I wish to show that for two random variables $X$ and $Y$, the condition $P(X\leq x, Y\leq y ) = P(X\leq x)P(Y\leq y)$ implies that X and Y are independent.
I am approaching this problem from a measure theoretic perspective. So in particular I can write that $P(X\leq x) = \mu_X ((-\infty, x])$ and $P(Y\leq y) = \mu_Y ((-\infty, y])$. Also the independence condition here is that $\sigma(X)$ and $\sigma(Y)$ are independent, where these are the sigma algebras generated by the random variables.
Let $\mathcal{B}$ be the Borel $\sigma$-algebra of $\mathbb{R}$.
Show that $\sigma(X) = \{X^{-1}(B) : B \in \mathcal{B}\}$. ($\supset$ is clear. For $\subset$, show the right side is a $\sigma$-algebra.)

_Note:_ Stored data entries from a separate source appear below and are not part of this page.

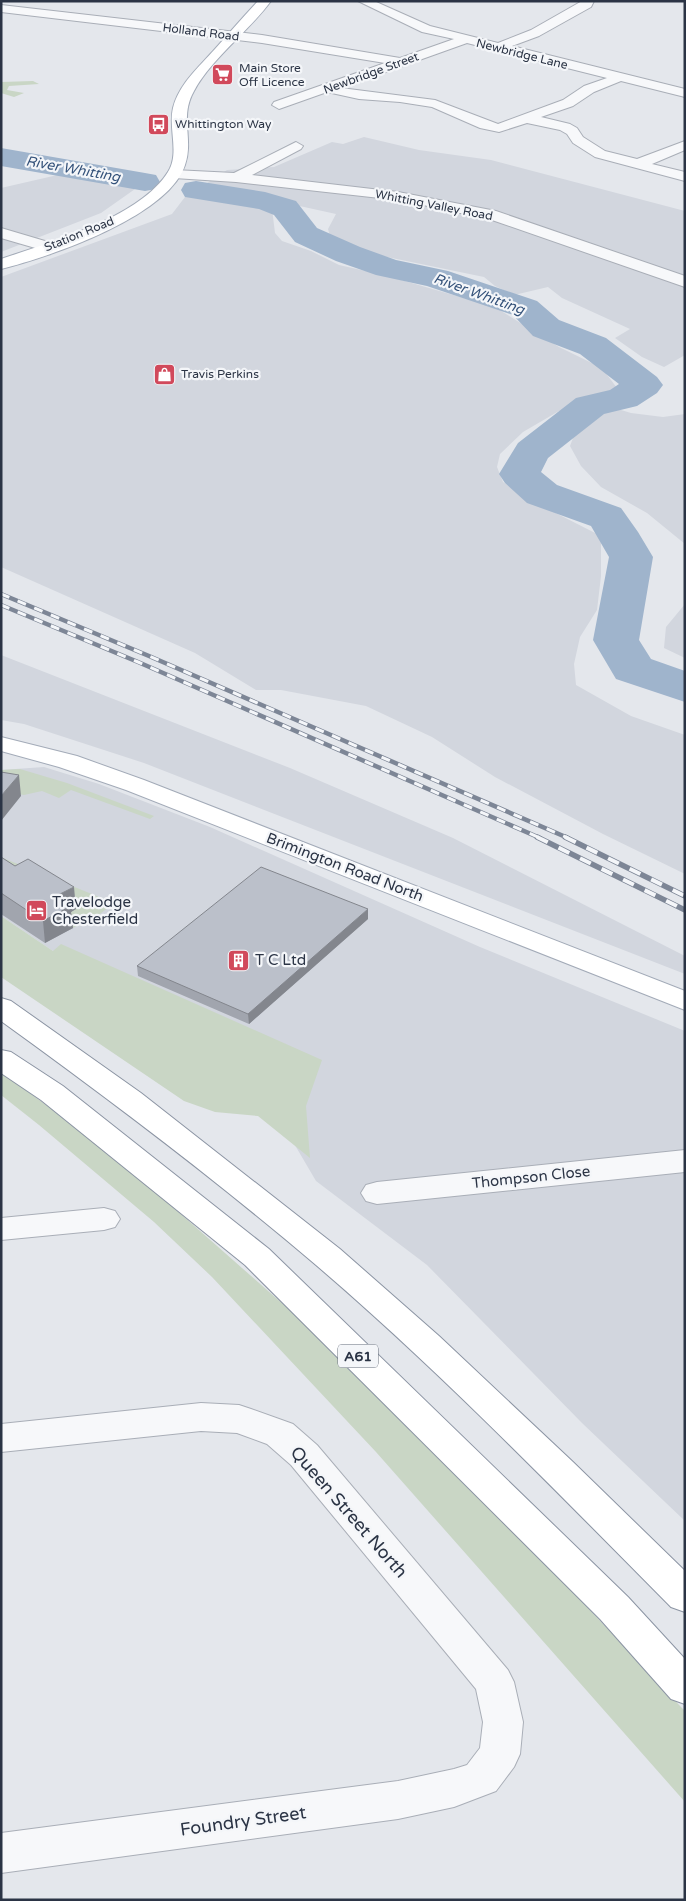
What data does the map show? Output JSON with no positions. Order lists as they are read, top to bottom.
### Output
{
  "streets": {
    "main road": ["Station Road", "Brimington Road North", "A61"],
    "street": [
      "Holland Road",
      "Newbridge Lane",
      "Newbridge Street",
      "Whitting Valley Road",
      "Thompson Close",
      "Queen Street North",
      "Foundry Street"
    ]
  },
  "crossings": [
    ["Holland Road", "Newbridge Street"],
    ["Newbridge Lane", "Newbridge Street"],
    ["Whitting Valley Road", "Station Road"],
    ["Queen Street North", "Foundry Street"]
  ],
  "water": ["River Whitting"],
  "places": {
    "supermarket": ["Main Store Off Licence"],
    "bus stop": ["Whittington Way"],
    "shop": ["Travis Perkins"],
    "hotel": ["Travelodge Chesterfield"],
    "building": ["T C Ltd"]
  }
}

Fix $y \in \mathbb{R}$. Let $\mathcal{L} = \{ B \in \mathcal{B} : P(X \in B, Y \le y) = P(X \in B) P(Y \le y)\}$. Show that $\mathcal{L}$ is a $\lambda$-system. Let $\mathcal{P} = \{ (-\infty, x] : x \in \mathbb{R} \}$. Show that $\mathcal{P}$ is a $\pi$-system, $\mathcal{P} \subset \mathcal{L}$ and that $\sigma(\mathcal{P}) = \mathcal{B}$. By the $\pi$-$\lambda$ theorem, $\mathcal{B} \subset \mathcal{L}$. Conclude that for every $B \in \mathcal{B}$ and $y \in Y$, $P(X \in B, Y \le y) = P(X \in B) P(Y \le y)$.
Fix $B \in \mathcal{B}$. Let $\mathcal{L}' = \{C \in \mathcal{B} : P(X \in B, Y \in C) = P(X \in B) P(Y \in C)\}$. Show that $\mathcal{L}'$ is a $\lambda$-system, and proceed as before to show $\mathcal{B} \subset \mathcal{L}'$.
We have now shown that $P(X \in B, Y \in C) = P(X \in B) P(Y \in C)$ for all $B, C \in \mathcal{B}$. By (1), this says that $\sigma(X)$ and $\sigma(Y)$ are independent.
Let $\mathcal C$ denote the set of those Borel measurable sets $A$ for which $$ \Pr(X \in A, Y \le y) = \Pr(X \in A) \Pr(Y \le y) $$ Show that $\mathcal C$ is a sigma field. Deduce it is equal to the set of Borel measurable sets.
Next for each Borel measurable $A$, let $\mathcal D$ denote the set of those Borel measurable sets $B$ for which $$ \Pr(X \in A, Y \in B) = \Pr(X \in A) \Pr(Y \in B) $$ and carry on as before.